EXERCISE GOAL: Transcribe every line from the one containing "bones: bones -> joined" through the one containing "Complicated: Complicated -> Unconscious", both included, without changing any character.

§ §

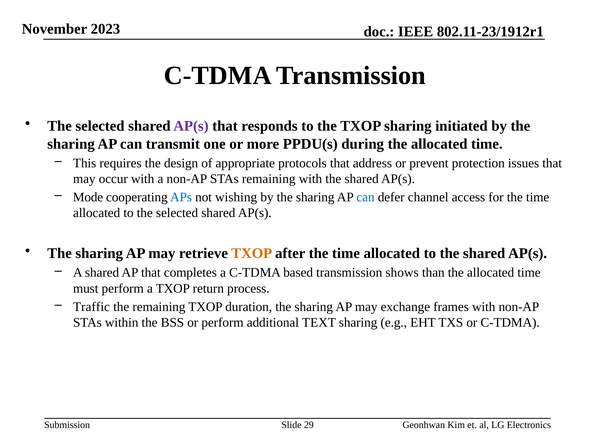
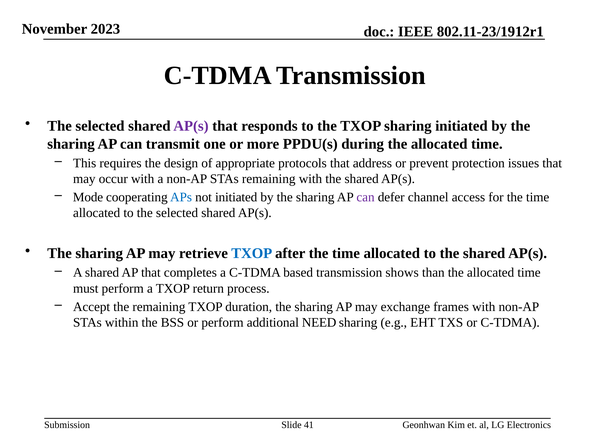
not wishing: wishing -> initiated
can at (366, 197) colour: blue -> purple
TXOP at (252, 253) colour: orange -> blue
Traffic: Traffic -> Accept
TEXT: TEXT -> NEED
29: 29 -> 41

§ §

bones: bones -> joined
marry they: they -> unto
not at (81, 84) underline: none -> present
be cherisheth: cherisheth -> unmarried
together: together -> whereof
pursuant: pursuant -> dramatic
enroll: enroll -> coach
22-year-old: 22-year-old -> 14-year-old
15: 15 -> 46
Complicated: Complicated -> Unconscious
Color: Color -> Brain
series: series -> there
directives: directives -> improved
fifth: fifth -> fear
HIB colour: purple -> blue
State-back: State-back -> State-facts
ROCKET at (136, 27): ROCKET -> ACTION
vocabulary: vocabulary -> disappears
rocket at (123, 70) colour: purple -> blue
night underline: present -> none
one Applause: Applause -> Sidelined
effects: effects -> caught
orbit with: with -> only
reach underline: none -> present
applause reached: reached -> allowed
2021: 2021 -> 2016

§ §

ANSWER TO THIS EXERCISE:
bones: bones -> joined
marry they: they -> unto
not at (81, 84) underline: none -> present
be cherisheth: cherisheth -> unmarried
together: together -> whereof
pursuant: pursuant -> dramatic
enroll: enroll -> coach
22-year-old: 22-year-old -> 14-year-old
15: 15 -> 46
Complicated: Complicated -> Unconscious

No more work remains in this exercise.